##### Excerpted text #####

A: Yes…. Every accreditation organization has some sort of standard or requirement that sets expectations regarding Life Safety drawings. Ironically, neither NFPA or CMS has any standard that requires Life Safety drawings yet the state agencies surveying on behalf of CMS will expect that you have an accurate set of Life Safety drawings.

Life Safety drawings are considered operational documents (not unlike a management plan or a policy) and I could see where a landlord is not responsible for providing operational documents for you at no charge. I suggest you contract with your own favorite architect to create these LS drawings, because a reluctant landlord will do you a lousy job at best.

##### Supplied data #####

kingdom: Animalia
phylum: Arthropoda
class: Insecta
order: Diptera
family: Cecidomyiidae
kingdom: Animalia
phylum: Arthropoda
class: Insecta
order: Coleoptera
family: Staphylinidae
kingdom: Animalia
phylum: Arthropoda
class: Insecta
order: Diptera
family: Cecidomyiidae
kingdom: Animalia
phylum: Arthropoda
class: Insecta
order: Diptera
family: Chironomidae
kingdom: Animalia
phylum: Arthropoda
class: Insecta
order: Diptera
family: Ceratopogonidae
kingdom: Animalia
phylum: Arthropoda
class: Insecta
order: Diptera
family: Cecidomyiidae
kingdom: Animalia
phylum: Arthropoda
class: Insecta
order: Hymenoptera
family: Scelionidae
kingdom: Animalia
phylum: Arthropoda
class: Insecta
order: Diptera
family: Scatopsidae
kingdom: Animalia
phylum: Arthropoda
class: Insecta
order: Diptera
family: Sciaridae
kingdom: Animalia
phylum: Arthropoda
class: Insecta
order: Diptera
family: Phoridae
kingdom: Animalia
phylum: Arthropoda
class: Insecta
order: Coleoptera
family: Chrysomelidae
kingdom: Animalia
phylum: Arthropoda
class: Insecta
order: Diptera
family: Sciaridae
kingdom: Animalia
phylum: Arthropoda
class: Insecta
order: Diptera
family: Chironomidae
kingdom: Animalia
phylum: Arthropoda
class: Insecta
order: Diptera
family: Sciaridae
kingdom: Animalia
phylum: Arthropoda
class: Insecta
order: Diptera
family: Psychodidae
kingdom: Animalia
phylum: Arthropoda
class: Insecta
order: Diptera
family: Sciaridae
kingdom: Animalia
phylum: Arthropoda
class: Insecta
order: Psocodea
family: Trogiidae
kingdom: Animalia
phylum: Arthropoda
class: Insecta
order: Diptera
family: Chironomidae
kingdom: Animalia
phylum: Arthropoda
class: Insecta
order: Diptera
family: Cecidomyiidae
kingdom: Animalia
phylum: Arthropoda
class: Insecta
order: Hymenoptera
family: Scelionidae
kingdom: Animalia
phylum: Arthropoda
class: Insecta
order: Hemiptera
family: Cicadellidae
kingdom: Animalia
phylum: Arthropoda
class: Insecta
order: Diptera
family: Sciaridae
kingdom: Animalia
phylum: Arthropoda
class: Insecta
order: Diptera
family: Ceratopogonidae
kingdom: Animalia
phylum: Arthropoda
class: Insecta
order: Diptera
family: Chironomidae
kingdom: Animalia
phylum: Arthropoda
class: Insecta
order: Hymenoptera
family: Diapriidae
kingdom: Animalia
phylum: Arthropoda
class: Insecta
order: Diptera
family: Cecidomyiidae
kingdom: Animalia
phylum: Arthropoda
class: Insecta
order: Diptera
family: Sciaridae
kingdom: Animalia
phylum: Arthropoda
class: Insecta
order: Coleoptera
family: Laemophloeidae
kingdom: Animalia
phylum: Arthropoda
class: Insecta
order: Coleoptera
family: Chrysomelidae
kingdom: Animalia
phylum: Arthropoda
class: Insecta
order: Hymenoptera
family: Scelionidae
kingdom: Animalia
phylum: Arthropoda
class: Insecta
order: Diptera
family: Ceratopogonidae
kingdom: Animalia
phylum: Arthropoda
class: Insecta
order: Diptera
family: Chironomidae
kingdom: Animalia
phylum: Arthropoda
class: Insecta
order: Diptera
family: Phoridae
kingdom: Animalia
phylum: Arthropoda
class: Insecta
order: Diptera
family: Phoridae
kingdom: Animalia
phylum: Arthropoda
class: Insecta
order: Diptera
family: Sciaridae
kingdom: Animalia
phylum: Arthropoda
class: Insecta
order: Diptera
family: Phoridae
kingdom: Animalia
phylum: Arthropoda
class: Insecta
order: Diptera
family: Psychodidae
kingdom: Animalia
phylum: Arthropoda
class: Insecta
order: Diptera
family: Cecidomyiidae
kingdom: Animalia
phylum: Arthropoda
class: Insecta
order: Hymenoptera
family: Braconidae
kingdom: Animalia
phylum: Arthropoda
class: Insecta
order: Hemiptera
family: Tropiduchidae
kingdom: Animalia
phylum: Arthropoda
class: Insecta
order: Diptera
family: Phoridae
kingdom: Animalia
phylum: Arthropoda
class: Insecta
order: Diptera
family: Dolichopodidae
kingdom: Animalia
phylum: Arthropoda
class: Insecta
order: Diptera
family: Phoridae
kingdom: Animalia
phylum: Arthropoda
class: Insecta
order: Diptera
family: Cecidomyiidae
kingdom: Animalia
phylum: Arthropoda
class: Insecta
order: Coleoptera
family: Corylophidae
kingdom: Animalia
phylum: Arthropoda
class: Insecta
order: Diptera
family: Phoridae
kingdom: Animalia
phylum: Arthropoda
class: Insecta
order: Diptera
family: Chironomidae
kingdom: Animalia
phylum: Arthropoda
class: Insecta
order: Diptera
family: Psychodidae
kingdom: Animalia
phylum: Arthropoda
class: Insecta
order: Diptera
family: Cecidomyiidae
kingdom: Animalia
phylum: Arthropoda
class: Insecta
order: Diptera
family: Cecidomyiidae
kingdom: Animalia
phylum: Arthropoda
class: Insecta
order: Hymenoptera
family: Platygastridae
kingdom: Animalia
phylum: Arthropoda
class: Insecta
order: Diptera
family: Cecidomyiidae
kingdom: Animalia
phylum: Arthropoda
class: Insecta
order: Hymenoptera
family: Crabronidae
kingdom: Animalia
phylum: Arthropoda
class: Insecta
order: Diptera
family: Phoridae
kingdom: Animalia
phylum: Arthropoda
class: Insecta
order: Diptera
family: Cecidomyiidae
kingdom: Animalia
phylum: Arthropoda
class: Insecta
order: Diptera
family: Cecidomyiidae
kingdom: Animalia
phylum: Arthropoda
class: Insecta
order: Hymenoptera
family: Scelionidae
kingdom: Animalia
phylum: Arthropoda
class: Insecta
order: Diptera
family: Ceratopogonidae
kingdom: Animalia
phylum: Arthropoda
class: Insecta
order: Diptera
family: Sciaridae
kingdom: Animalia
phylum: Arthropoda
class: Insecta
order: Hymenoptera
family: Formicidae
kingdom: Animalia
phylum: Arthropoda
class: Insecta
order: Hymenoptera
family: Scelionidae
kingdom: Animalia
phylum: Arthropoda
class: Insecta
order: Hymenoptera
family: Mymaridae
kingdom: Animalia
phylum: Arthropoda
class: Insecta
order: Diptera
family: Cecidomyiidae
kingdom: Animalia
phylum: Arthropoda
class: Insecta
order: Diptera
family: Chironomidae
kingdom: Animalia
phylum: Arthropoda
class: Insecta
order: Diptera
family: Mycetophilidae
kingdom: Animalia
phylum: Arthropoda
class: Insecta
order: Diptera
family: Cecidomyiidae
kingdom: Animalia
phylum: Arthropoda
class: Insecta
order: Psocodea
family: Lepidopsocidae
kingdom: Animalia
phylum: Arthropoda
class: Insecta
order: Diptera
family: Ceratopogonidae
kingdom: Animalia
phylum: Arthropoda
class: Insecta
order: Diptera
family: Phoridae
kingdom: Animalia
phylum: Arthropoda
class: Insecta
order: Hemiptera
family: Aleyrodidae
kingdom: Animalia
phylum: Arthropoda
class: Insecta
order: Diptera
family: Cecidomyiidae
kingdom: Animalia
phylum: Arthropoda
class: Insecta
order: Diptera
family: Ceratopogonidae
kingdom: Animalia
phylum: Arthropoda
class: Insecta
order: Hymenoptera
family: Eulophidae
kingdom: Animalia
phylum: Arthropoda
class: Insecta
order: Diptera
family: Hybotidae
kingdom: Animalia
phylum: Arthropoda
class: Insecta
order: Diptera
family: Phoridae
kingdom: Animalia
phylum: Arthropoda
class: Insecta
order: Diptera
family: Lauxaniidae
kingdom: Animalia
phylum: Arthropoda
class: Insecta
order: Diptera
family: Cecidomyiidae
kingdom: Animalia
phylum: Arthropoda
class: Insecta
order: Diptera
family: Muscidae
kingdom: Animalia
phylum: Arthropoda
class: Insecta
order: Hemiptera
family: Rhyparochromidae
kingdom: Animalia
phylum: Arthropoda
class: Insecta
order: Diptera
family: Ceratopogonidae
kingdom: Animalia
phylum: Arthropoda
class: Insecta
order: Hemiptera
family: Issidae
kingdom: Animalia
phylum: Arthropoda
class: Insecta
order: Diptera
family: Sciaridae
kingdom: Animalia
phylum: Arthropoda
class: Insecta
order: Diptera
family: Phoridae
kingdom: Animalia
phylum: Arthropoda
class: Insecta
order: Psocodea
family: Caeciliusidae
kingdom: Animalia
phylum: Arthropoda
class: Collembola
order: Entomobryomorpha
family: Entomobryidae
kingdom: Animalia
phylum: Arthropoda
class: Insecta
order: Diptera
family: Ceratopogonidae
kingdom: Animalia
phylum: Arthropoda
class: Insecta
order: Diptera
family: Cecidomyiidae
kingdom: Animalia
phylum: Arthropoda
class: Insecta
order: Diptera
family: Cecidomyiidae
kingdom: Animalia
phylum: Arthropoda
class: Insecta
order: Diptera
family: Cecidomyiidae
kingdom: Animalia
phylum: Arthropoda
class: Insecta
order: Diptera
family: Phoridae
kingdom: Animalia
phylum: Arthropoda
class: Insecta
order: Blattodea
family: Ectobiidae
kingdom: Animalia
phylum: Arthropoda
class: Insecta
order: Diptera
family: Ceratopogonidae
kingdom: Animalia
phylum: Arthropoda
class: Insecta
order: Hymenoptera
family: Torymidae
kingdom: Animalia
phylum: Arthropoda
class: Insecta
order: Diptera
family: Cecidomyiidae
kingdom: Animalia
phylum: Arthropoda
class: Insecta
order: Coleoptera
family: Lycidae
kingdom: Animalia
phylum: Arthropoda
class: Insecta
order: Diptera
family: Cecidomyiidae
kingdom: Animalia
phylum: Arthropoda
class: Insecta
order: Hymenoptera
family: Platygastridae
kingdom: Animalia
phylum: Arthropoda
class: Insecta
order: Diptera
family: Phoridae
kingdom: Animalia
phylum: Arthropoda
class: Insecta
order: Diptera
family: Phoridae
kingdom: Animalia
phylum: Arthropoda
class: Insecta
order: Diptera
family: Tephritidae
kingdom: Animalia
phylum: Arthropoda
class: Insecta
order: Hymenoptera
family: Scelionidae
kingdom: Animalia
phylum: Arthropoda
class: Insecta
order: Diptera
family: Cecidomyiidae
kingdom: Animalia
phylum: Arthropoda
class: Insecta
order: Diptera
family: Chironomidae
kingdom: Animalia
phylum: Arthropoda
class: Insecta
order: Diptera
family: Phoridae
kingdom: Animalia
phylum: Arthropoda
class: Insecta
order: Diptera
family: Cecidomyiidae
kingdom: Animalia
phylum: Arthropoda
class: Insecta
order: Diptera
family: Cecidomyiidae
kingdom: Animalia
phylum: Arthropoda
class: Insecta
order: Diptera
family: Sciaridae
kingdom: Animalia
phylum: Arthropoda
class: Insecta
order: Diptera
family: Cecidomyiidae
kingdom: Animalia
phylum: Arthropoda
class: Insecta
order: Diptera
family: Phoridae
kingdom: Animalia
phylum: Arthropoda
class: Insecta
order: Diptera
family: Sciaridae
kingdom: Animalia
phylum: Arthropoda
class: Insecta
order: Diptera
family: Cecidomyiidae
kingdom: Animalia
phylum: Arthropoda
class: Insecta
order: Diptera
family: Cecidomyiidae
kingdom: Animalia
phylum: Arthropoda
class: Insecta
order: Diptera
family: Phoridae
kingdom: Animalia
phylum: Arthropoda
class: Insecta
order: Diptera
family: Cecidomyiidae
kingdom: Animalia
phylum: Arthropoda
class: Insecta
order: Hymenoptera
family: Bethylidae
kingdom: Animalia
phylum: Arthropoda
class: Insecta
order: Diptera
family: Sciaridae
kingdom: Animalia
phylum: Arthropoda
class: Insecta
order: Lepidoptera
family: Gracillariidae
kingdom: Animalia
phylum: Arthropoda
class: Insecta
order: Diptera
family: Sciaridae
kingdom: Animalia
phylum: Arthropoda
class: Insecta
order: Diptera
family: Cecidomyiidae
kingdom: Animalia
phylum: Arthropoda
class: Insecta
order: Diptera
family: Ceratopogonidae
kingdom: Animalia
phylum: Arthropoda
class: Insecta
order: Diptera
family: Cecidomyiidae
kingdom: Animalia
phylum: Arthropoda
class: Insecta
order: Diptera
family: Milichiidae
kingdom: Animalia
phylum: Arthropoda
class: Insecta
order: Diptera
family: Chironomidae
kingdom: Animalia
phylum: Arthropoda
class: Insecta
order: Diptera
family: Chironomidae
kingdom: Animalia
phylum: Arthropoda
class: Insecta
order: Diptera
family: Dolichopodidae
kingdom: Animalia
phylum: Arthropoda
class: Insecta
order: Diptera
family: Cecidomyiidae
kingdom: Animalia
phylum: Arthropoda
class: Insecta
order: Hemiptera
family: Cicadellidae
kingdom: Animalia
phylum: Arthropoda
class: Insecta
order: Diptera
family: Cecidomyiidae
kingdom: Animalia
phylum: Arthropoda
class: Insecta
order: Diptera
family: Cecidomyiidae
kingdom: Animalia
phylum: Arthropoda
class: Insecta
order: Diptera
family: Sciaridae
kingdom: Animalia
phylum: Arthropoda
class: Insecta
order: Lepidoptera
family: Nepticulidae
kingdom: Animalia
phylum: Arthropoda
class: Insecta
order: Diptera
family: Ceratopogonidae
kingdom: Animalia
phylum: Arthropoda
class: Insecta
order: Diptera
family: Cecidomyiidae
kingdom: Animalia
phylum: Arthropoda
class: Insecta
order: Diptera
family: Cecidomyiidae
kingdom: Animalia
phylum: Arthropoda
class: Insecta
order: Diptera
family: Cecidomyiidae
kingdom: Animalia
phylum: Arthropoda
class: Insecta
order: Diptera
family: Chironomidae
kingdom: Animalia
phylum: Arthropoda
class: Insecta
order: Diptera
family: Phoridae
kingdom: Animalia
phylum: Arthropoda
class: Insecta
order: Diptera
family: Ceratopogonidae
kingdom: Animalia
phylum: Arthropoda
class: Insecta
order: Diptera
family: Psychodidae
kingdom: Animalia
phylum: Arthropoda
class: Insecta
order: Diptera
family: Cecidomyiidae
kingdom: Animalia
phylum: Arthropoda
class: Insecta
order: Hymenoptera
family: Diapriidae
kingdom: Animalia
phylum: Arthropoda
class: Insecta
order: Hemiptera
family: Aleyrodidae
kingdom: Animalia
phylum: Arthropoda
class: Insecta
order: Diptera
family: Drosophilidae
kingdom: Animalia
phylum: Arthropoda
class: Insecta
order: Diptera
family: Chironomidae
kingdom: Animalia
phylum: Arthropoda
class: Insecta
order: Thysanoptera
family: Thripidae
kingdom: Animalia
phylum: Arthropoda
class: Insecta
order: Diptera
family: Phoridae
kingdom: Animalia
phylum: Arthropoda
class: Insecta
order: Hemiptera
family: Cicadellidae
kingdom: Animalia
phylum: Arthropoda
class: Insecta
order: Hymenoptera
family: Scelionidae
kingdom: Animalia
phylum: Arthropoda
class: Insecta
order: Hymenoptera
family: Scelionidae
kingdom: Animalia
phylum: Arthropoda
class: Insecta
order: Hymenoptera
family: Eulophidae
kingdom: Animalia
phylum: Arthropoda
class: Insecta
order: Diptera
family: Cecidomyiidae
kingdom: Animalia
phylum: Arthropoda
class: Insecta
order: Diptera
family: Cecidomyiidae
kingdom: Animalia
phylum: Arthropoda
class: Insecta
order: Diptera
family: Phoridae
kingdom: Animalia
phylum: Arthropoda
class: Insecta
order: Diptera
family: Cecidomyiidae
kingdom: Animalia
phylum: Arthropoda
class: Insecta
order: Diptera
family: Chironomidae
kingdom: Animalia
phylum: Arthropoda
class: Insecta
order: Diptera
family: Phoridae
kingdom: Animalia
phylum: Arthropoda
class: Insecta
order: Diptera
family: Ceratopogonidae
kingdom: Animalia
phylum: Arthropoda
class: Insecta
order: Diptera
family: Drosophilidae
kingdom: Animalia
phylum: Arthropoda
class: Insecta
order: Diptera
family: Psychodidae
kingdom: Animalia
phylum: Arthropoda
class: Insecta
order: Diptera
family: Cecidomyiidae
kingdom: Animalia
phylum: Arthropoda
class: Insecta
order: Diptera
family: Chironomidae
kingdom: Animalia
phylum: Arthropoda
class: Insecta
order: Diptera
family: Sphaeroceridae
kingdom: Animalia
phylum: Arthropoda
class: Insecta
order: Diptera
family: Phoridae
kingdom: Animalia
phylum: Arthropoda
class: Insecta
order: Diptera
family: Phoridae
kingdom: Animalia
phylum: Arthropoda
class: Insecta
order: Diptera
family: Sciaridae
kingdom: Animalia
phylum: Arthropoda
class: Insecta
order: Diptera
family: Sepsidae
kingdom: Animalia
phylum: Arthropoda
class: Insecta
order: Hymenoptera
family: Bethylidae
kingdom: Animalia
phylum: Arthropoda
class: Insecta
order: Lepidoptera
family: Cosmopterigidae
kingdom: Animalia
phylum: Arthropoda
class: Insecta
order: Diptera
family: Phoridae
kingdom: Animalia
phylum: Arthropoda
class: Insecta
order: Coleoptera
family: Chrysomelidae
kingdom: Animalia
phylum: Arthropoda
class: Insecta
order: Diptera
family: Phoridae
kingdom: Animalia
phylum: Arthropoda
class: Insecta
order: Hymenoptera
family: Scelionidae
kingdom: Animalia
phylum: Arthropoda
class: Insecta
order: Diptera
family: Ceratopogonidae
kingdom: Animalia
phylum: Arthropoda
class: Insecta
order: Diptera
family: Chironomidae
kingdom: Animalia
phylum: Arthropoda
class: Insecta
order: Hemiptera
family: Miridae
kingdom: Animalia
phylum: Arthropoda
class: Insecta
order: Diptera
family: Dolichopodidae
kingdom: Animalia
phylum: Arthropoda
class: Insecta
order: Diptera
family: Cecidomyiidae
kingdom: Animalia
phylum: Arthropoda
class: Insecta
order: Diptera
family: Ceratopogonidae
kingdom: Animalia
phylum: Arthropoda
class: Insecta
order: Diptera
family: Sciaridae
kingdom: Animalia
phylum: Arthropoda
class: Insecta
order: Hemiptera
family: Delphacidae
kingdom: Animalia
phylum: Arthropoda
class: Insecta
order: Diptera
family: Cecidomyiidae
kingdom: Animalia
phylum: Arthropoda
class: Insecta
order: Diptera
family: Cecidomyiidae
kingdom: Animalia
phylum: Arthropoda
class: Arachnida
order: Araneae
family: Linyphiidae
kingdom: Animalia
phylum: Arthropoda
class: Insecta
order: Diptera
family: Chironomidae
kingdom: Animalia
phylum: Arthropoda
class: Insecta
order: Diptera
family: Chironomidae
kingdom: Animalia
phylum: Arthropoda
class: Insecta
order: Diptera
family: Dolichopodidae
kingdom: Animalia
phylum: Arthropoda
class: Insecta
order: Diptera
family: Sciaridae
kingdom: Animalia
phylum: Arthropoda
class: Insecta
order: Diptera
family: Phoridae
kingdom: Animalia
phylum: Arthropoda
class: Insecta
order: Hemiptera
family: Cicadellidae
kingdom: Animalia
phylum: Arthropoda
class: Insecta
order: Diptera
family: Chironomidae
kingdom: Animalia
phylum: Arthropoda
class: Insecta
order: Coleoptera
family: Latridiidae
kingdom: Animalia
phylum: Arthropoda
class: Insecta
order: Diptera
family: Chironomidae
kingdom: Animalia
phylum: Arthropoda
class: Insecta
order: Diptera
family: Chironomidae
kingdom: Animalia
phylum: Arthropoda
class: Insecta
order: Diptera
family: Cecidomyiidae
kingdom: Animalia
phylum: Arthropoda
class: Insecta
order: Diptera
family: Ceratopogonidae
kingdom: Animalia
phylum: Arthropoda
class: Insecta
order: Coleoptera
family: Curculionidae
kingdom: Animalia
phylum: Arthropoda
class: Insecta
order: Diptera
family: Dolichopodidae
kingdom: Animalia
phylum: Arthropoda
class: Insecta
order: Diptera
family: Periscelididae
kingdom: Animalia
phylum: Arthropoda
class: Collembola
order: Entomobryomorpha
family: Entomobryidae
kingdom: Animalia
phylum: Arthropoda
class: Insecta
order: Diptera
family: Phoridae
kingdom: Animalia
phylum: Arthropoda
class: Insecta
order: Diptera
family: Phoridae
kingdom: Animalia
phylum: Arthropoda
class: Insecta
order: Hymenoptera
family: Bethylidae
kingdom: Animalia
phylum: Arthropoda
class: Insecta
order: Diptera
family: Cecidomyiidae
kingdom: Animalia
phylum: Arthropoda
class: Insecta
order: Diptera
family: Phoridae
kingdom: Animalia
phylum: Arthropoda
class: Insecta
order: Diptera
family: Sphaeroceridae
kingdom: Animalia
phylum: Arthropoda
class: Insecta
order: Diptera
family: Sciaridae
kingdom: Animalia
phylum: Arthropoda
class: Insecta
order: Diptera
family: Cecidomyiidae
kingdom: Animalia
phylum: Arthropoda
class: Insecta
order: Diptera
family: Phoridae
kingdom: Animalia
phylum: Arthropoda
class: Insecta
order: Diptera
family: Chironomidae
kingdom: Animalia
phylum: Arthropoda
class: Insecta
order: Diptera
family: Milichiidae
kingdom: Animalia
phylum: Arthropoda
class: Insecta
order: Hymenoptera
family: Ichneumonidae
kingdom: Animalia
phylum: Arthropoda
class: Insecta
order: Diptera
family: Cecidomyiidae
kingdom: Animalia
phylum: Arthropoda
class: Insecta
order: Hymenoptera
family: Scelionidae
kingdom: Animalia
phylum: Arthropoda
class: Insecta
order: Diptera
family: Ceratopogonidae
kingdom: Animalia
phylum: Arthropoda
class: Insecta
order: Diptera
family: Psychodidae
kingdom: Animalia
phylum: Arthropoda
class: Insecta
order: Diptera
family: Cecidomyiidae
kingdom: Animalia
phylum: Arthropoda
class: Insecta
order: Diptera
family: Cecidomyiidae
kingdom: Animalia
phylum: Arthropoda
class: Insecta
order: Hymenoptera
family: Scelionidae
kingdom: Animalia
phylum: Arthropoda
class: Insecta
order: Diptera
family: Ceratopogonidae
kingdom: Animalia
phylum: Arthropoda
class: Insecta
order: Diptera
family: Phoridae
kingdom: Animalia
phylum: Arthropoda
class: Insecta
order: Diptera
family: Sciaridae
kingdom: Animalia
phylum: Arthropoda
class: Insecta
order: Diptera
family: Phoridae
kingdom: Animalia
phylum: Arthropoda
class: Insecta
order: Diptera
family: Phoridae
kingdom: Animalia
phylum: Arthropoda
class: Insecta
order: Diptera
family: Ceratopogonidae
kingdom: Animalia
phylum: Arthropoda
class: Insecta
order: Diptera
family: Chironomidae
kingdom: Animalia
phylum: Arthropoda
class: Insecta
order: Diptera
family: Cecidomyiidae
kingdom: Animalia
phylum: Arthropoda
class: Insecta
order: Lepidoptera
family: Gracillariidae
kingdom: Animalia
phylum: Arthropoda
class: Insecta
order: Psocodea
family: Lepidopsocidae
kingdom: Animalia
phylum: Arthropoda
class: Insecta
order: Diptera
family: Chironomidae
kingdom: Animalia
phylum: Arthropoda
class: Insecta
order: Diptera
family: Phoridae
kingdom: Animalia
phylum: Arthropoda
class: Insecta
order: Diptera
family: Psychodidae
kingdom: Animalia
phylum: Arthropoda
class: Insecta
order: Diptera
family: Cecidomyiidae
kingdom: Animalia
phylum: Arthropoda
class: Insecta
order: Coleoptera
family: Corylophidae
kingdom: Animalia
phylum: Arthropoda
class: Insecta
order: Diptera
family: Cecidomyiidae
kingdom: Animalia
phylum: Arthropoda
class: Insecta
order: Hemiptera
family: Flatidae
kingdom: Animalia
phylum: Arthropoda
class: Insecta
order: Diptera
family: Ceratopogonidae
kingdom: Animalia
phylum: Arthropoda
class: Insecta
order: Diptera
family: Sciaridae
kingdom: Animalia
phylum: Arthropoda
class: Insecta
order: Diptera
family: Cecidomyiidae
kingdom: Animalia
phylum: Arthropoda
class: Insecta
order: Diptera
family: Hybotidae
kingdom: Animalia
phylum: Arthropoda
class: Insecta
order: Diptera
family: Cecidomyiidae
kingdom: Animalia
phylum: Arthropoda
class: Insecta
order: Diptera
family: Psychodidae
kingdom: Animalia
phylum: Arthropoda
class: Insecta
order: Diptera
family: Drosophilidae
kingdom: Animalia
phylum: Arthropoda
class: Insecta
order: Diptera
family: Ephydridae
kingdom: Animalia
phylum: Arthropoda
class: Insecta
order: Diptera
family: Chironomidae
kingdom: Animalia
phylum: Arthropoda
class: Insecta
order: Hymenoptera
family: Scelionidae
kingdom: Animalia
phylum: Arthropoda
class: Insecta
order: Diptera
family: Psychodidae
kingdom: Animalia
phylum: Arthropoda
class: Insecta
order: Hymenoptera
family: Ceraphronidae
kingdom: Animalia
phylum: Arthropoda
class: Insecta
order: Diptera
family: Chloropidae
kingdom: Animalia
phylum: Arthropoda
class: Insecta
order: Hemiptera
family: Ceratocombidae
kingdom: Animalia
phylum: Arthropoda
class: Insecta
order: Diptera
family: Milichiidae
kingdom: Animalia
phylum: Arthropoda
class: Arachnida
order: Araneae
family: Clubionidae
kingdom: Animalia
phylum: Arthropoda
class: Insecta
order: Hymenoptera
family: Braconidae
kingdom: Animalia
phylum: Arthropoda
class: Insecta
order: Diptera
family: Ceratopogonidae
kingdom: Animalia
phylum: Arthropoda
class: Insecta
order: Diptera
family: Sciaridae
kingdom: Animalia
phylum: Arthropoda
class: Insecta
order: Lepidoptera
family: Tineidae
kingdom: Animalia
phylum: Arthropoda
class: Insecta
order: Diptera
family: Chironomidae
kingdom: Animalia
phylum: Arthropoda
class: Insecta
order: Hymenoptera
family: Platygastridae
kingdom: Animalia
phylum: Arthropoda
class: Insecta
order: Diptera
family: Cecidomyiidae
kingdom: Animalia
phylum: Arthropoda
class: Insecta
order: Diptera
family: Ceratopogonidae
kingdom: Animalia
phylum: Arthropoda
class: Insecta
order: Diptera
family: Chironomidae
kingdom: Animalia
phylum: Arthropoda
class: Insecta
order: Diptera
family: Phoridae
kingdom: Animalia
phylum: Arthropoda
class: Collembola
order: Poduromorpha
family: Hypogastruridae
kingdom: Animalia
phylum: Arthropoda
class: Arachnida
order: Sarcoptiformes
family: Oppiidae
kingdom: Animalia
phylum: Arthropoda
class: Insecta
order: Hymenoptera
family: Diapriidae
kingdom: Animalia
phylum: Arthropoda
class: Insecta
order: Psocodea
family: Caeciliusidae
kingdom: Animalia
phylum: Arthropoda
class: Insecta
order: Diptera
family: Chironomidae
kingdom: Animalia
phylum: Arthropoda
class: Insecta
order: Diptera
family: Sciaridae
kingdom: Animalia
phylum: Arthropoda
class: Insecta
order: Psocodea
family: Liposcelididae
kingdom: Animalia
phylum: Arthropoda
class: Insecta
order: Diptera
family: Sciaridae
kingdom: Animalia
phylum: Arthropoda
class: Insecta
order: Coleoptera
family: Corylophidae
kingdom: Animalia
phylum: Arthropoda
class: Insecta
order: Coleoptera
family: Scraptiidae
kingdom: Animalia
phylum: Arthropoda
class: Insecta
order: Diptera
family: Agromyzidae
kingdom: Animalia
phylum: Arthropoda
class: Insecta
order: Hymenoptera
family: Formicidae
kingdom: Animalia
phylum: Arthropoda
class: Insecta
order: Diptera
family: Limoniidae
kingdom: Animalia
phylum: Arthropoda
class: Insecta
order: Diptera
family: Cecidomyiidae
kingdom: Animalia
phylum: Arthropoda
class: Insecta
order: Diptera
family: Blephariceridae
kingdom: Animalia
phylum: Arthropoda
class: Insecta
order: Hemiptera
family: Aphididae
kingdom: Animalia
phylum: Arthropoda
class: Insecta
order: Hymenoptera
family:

#####

== Tasks to perform ==
(1) Answer these questions from the Life Safety drawings text:
(a) Which two bodies have no standard that requires Life Safety drawings?
(b) What kind of documents are Life Safety drawings considered to be?
(c) Whom does the writer suggest contracting with to create the drawings?
(2) Transcribe the stretch of the Life Safety drawings text from "A: Yes…. Every" through "job at best.".

== Solutions by task ==
(1)
(a) NFPA and CMS.
(b) Operational documents, not unlike a management plan or a policy.
(c) Your own favorite architect.

(2)
A: Yes…. Every accreditation organization has some sort of standard or requirement that sets expectations regarding Life Safety drawings. Ironically, neither NFPA or CMS has any standard that requires Life Safety drawings yet the state agencies surveying on behalf of CMS will expect that you have an accurate set of Life Safety drawings.

Life Safety drawings are considered operational documents (not unlike a management plan or a policy) and I could see where a landlord is not responsible for providing operational documents for you at no charge. I suggest you contract with your own favorite architect to create these LS drawings, because a reluctant landlord will do you a lousy job at best.